In the GUI, workflow units can be packed into folders in a tree-like structure. A workflow is created by selecting and dragging units from the folders and dropping them onto a workspace. The workflow developer can connect units, which means that the output of one operation can be used as input to the next operation in the workflow. By doing so, it is possible to compose workflows of arbitrary complexity.

Triana is capable of discovering and binding to web services and WSRF-compatible services. When binding to a WSRF-service, each of its public methods are displayed as a single unit. Triana provides two units, WSTypeGen and WSTypeViewer, which process the WSDL file of the service, dynamically render the respective input and output fields and create request (i.e. input) and response (i.e. output) data types.
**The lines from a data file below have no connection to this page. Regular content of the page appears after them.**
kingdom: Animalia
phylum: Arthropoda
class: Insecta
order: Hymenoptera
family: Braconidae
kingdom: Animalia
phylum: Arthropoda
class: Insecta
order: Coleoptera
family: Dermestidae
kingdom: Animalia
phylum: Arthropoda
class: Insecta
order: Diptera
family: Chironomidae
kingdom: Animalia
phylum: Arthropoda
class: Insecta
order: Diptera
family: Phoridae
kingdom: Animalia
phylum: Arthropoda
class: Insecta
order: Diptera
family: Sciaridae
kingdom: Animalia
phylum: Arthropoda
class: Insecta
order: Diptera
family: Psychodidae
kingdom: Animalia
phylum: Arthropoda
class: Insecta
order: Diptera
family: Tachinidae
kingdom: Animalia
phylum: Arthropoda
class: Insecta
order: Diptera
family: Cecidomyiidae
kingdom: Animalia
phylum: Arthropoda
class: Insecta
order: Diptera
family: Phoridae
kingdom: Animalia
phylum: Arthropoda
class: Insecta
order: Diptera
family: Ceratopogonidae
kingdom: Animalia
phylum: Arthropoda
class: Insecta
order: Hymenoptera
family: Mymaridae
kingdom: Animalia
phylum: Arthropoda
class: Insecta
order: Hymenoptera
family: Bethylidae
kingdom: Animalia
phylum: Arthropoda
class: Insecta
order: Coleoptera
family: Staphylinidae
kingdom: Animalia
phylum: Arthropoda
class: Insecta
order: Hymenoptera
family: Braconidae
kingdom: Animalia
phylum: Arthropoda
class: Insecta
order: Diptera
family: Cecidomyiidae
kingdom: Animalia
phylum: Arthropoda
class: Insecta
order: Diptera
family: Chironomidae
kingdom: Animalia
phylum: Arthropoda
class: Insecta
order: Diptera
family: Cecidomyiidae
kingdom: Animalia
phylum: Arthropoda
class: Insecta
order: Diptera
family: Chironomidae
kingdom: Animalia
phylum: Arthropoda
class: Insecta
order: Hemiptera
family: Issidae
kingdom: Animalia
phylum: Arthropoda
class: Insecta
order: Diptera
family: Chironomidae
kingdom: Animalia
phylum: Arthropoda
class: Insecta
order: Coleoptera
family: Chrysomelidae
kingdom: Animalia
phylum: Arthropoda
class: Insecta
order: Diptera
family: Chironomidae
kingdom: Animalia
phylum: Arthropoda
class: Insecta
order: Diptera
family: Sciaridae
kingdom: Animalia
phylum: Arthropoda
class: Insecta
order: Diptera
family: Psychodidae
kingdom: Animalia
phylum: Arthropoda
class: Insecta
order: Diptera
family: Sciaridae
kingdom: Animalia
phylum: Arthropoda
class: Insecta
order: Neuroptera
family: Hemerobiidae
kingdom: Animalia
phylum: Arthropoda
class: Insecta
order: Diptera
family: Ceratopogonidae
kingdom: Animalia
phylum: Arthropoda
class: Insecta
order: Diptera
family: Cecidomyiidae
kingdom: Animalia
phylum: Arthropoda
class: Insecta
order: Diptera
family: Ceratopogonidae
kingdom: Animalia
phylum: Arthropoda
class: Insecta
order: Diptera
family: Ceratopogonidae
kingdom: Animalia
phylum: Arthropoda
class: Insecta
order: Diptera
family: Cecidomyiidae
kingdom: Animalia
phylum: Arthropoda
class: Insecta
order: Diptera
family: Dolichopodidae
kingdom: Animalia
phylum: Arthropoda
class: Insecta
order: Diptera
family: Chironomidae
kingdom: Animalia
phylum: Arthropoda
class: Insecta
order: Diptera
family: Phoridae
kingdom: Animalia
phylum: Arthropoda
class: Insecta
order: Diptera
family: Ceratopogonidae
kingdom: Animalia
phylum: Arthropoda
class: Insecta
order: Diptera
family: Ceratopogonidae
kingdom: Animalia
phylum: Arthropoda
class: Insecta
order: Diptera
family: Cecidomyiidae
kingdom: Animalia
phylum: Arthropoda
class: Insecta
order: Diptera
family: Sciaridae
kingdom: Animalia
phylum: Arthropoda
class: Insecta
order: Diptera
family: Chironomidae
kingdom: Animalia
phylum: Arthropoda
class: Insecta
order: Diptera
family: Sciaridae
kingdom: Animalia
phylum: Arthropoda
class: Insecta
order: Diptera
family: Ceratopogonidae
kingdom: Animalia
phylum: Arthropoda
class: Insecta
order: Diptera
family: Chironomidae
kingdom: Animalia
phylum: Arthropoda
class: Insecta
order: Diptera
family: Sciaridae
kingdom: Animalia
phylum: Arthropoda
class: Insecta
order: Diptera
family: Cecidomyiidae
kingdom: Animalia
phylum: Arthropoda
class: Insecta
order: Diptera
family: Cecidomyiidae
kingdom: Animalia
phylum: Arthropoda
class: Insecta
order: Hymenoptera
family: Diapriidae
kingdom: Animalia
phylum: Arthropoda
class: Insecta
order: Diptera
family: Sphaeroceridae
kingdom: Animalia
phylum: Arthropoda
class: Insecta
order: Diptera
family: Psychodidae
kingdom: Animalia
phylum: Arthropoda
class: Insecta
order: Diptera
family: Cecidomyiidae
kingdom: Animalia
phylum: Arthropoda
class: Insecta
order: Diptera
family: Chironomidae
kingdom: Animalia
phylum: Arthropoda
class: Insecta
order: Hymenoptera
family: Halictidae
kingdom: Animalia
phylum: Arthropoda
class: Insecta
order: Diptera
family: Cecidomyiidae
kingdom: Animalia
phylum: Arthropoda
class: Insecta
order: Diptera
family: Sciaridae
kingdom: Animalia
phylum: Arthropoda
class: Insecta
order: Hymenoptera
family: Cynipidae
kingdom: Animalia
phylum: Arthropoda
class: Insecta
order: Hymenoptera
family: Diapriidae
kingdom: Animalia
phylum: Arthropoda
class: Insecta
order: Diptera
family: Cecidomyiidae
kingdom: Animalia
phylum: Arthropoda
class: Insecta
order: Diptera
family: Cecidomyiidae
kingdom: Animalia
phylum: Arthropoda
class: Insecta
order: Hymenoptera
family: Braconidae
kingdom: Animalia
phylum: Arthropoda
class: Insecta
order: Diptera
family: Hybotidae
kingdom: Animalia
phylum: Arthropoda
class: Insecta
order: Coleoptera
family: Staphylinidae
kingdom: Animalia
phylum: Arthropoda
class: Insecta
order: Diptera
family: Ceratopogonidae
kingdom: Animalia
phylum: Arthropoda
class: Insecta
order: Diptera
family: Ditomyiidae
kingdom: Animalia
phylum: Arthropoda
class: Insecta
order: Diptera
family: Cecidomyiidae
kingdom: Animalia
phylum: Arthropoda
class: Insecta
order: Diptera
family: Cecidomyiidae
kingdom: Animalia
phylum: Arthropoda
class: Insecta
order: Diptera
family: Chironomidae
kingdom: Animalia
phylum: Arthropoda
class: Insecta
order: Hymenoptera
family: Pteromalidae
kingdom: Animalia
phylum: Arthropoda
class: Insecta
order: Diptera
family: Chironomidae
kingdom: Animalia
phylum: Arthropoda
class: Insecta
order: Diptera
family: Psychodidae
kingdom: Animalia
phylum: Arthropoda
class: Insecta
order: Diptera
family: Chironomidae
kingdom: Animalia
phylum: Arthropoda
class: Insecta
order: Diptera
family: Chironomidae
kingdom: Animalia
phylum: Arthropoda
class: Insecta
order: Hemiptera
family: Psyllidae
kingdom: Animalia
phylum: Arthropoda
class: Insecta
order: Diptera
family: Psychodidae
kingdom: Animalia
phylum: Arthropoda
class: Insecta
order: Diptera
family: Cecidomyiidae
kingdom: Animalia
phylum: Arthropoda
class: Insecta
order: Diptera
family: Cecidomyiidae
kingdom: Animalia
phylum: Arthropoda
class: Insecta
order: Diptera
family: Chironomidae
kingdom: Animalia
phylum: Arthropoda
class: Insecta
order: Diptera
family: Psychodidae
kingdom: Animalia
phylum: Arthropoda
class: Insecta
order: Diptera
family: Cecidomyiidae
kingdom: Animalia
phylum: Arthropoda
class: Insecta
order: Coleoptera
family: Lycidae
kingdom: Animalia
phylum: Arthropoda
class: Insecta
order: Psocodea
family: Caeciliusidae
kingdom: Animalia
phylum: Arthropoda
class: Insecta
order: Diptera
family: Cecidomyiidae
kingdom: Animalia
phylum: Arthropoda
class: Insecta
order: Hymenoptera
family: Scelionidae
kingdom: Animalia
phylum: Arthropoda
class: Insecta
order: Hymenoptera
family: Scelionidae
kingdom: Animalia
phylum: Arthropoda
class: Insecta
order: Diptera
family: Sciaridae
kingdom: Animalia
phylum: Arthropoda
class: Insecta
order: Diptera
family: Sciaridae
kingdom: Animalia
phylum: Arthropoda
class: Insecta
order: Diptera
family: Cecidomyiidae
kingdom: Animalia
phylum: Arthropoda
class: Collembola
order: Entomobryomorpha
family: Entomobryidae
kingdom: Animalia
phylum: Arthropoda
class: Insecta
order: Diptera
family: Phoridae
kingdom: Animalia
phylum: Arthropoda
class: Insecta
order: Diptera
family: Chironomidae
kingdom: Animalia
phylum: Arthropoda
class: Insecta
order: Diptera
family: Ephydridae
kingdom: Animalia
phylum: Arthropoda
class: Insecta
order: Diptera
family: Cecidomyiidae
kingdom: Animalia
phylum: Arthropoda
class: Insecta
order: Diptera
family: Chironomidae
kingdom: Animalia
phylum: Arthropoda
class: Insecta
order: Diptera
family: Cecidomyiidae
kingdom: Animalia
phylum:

Workflows are executed by the workflow manager residing either on the user’s client machine or on a dedicated manager machine in a grid environment. For this purpose the Triana workflow editor produces a Java object representing the visual workflow, which is then executed by the manager. The manager can be launched on any machine where an appropriate Java Virtual Machine (JVM) is installed. Although the execution is performed on a single machine, the tasks can be distributed, while using the execution machine as central synchronization manager. Triana’s workflow manager is completely independent of the Triana workflow editor; it is self-contained and needs no additional software in order to execute pre-defined workflows.

Figure 2.9 shows a screenshot of the Triana environment. The DataMiningGrid Ap- plication Description Schema, which will be described in Chapter 3, is developed in a workflow environment which is based on Triana.